Seau twice sacked Dave Krieg, bring his season tally to 7.0, which matched his career high. San Diego were officially eliminated from playoff contention the next day, when Indianapolis won at Kansas City.

| Quarter | 1 | 2 | 3 | 4 | Total |
|---|---|---|---|---|---|
| Chargers | 7 | 7 | 0 | 0 | 14 |
| Bears | 14 | 0 | 3 | 10 | 27 |

==== Week 17: vs. Denver Broncos ====

San Diego won a low-key final game to finish at 8-8. With Denver assured of the #1 seed, neither side had much to play for. John Elway started the game, and had his side up 10–0 before losing a fumble which Seau recovered, setting up a Humphries-to-Jones touchdown pass. After Elway was pulled, Seau recovered another fumble to set up the first of thee Carney field goals.

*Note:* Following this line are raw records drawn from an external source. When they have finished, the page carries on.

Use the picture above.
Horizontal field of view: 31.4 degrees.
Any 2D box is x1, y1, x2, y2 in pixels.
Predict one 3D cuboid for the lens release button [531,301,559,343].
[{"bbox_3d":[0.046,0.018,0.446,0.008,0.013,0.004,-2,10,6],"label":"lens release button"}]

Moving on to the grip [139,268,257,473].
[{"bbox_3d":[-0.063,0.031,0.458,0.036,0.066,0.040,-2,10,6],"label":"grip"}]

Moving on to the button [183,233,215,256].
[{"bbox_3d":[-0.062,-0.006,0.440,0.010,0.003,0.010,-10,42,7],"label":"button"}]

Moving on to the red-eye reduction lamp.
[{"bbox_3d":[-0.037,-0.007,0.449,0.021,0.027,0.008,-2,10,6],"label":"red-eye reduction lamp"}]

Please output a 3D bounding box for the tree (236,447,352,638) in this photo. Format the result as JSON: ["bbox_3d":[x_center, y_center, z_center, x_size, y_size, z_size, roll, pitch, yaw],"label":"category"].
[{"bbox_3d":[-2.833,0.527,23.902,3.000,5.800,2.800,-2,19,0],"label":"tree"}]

With Terrell Davis soon joining his quarterback on the sidelines, the Denver offense was led by backups, and could generate no further points; Rodney Harrison foiled their best chance with an end zone interception.

The result meant that Bobby Ross left San Diego as the first Charger head coach to post no losing records during his tenure.

| Quarter | 1 | 2 | 3 | 4 | Total |
|---|---|---|---|---|---|
| Broncos | 10 | 0 | 0 | 0 | 10 |
| Chargers | 7 | 3 | 6 | 0 | 16 |

== Standings ==

AFC West
| view; talk; edit; | W | L | T | PCT | PF | PA | STK |
| ^{(1)} Denver Broncos | 13 | 3 | 0 | .813 | 391 | 275 | L1 |
| Kansas City Chiefs | 9 | 7 | 0 | .563 | 297 | 300 | L3 |
| San Diego Chargers | 8 | 8 | 0 | .500 | 310 | 376 | W1 |
| Oakland Raiders | 7 | 9 | 0 | .438 | 340 | 293 | L2 |
| Seattle Seahawks | 7 | 9 | 0 | .438 | 317 | 376 | W1 |

== Awards ==
Seau and Martin were the only Chargers in the AFC Pro Bowl squad, both named as starters. Seau was also named a first-team All-Pro by the Associated Press, with Martin in the second team.